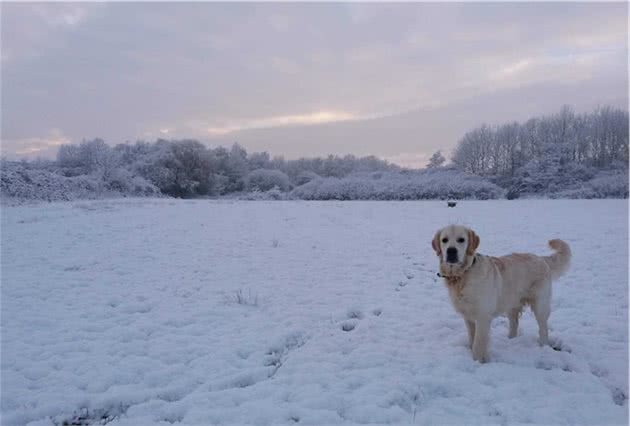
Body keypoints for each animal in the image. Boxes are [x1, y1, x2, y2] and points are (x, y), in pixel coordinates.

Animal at [434, 225, 572, 362]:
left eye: (461, 240)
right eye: (444, 240)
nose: (451, 251)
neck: (463, 275)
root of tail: (540, 258)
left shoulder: (483, 316)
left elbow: (478, 343)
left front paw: (478, 360)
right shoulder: (468, 316)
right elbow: (472, 338)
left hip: (540, 306)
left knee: (543, 329)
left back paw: (543, 346)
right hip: (511, 304)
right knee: (514, 323)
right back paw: (511, 340)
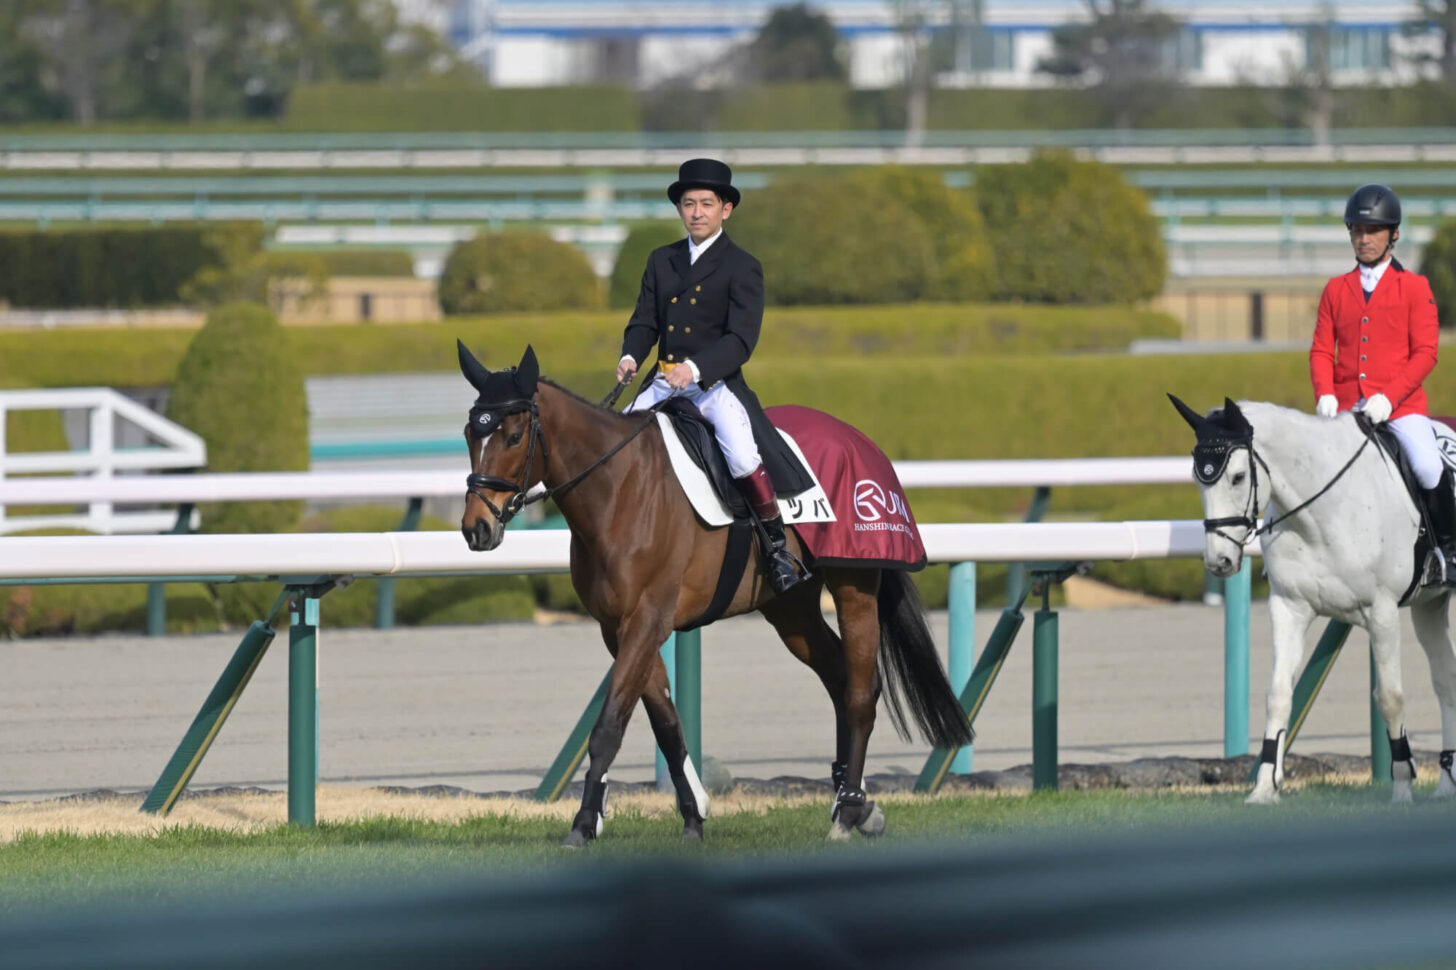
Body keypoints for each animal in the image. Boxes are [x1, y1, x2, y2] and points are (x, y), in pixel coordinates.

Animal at [460, 343, 972, 844]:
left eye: (513, 436)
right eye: (469, 433)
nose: (476, 528)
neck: (620, 487)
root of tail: (860, 440)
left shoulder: (648, 619)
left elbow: (609, 726)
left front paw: (583, 824)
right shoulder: (619, 628)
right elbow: (667, 724)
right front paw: (693, 817)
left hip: (854, 587)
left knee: (862, 694)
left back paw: (846, 814)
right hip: (791, 610)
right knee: (840, 681)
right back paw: (859, 803)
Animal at [1164, 396, 1456, 803]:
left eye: (1237, 477)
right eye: (1196, 478)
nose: (1219, 562)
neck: (1321, 513)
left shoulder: (1382, 612)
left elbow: (1389, 697)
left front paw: (1401, 789)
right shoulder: (1289, 608)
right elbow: (1278, 695)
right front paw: (1264, 788)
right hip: (1430, 605)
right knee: (1446, 680)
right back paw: (1446, 785)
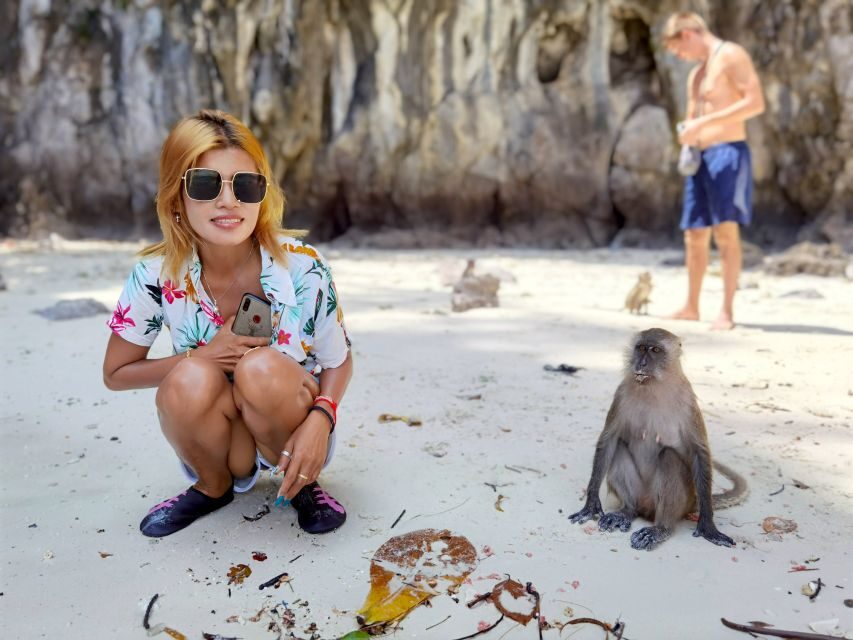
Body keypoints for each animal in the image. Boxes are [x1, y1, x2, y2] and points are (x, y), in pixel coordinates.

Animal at [568, 328, 747, 551]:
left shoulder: (688, 400)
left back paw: (661, 528)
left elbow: (699, 451)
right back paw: (627, 511)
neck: (654, 386)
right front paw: (592, 503)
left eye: (655, 350)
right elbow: (609, 439)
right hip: (641, 495)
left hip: (682, 502)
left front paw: (707, 524)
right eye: (641, 348)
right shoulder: (622, 392)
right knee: (619, 449)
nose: (641, 363)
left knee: (669, 457)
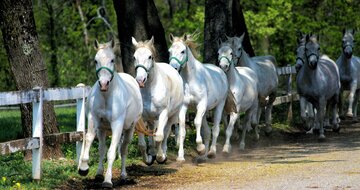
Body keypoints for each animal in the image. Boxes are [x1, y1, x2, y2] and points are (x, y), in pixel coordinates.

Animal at [78, 40, 144, 189]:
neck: (106, 97)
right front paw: (83, 168)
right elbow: (89, 140)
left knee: (123, 149)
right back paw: (98, 174)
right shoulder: (93, 120)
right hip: (102, 129)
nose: (103, 84)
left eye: (112, 60)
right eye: (95, 60)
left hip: (129, 128)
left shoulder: (117, 125)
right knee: (102, 149)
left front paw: (108, 181)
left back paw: (123, 176)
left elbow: (112, 153)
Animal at [131, 36, 184, 164]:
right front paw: (148, 159)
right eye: (134, 57)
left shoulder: (163, 114)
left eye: (150, 56)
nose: (140, 80)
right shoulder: (140, 118)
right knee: (151, 132)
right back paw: (153, 153)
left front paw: (161, 157)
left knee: (166, 132)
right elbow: (142, 144)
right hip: (151, 119)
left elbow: (160, 137)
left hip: (172, 116)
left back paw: (163, 154)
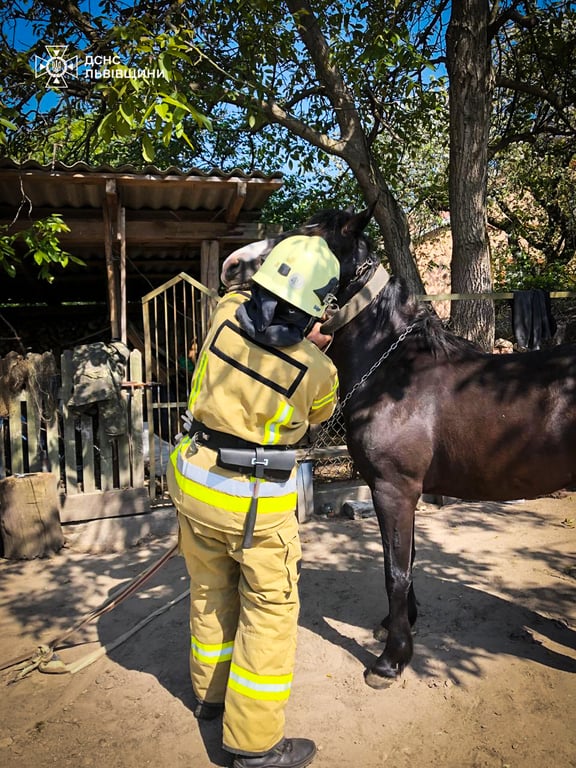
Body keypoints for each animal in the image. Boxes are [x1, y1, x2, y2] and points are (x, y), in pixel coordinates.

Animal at [222, 206, 576, 688]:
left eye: (308, 240)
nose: (232, 265)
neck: (396, 373)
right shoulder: (397, 491)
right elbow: (405, 561)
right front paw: (397, 625)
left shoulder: (395, 489)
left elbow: (396, 572)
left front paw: (390, 660)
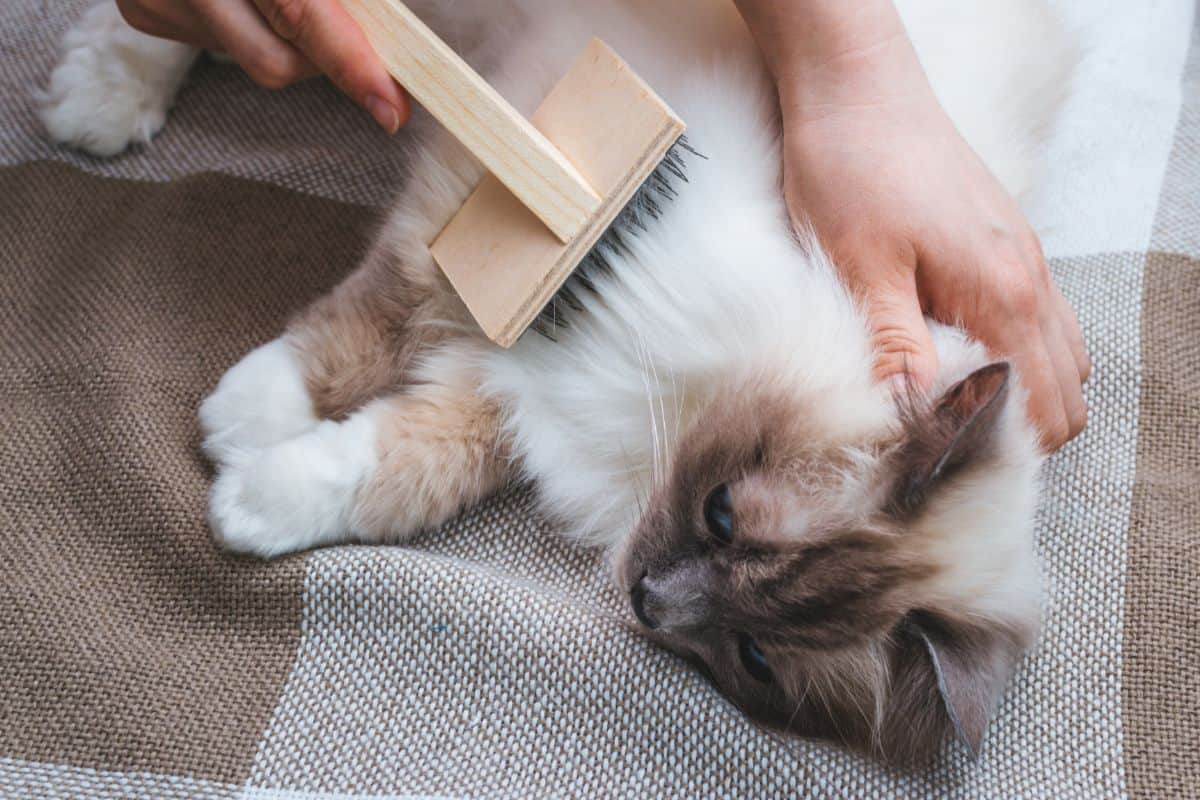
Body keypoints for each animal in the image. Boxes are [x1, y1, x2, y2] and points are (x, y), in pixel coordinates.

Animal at [39, 0, 1080, 762]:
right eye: (723, 514)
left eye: (752, 657)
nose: (650, 601)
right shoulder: (485, 202)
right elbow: (360, 327)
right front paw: (244, 415)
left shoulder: (527, 397)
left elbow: (396, 467)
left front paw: (252, 498)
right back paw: (99, 98)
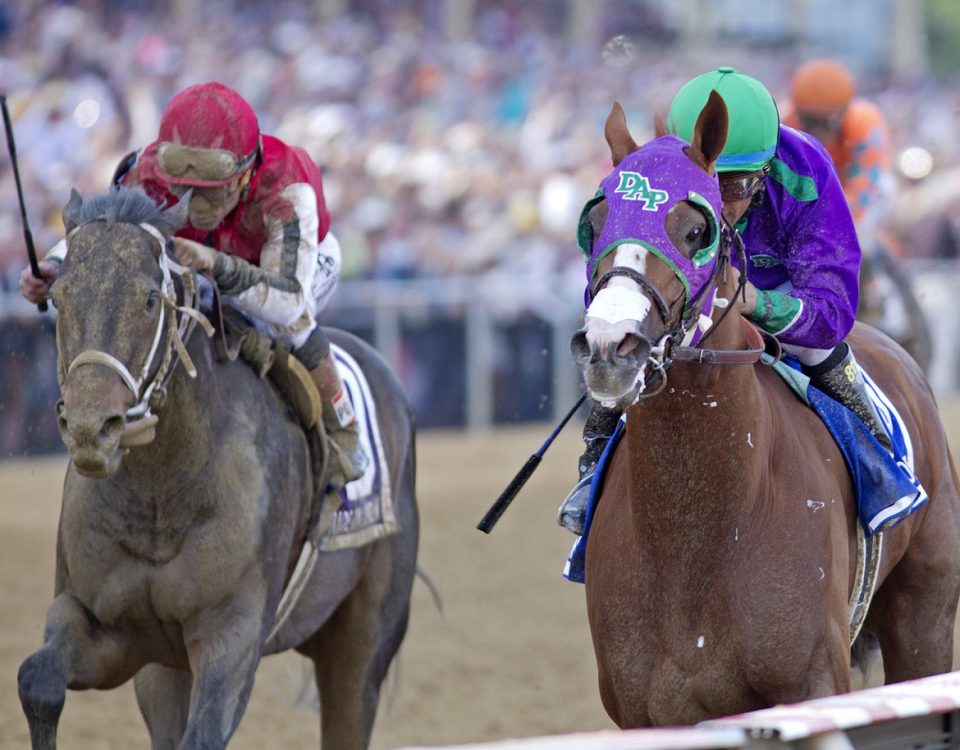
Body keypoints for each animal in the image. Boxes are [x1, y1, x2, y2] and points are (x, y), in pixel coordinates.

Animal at [15, 189, 420, 750]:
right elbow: (38, 679)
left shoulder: (234, 627)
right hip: (165, 670)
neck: (159, 496)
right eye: (59, 298)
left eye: (149, 299)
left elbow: (205, 733)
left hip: (362, 638)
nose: (91, 429)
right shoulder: (113, 629)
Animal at [568, 94, 960, 728]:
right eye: (597, 223)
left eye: (695, 230)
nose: (609, 345)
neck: (697, 533)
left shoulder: (814, 683)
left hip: (924, 618)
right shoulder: (646, 712)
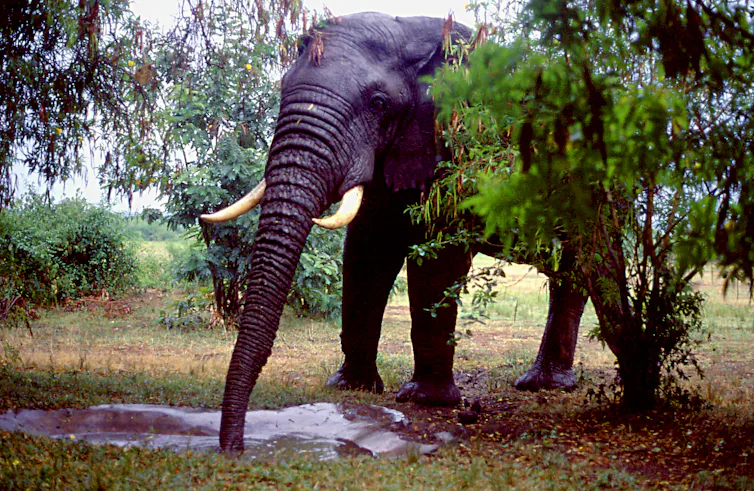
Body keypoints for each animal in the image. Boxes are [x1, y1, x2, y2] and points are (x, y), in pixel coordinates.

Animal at [202, 12, 589, 453]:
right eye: (283, 90)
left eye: (378, 104)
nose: (234, 447)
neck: (409, 34)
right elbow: (366, 253)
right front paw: (351, 388)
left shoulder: (454, 141)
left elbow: (436, 261)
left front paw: (425, 400)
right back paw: (541, 383)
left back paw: (546, 385)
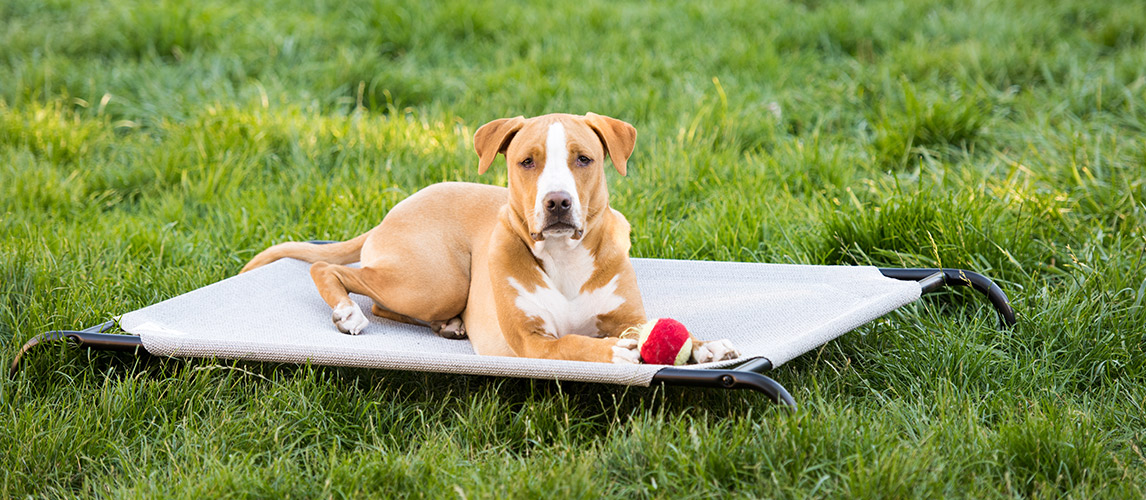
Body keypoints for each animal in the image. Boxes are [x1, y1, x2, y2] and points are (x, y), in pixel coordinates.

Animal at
◇ ◇ ◇ ◇ ◇
EXERCISE GOAL
Look above for the line containing "right shoulder: (619, 628)" and the line containing "right eye: (1196, 478)". Transcribe both, with the lines between them, exactly.

EXERCISE RESPONSE
right shoulder: (619, 628)
right elbow: (667, 724)
right front paw: (693, 817)
left hip: (854, 587)
left knee: (862, 694)
left back paw: (846, 814)
right hip: (791, 610)
right knee: (840, 681)
right back paw: (859, 803)
Animal at [1164, 396, 1456, 803]:
left eye: (1237, 477)
right eye: (1196, 478)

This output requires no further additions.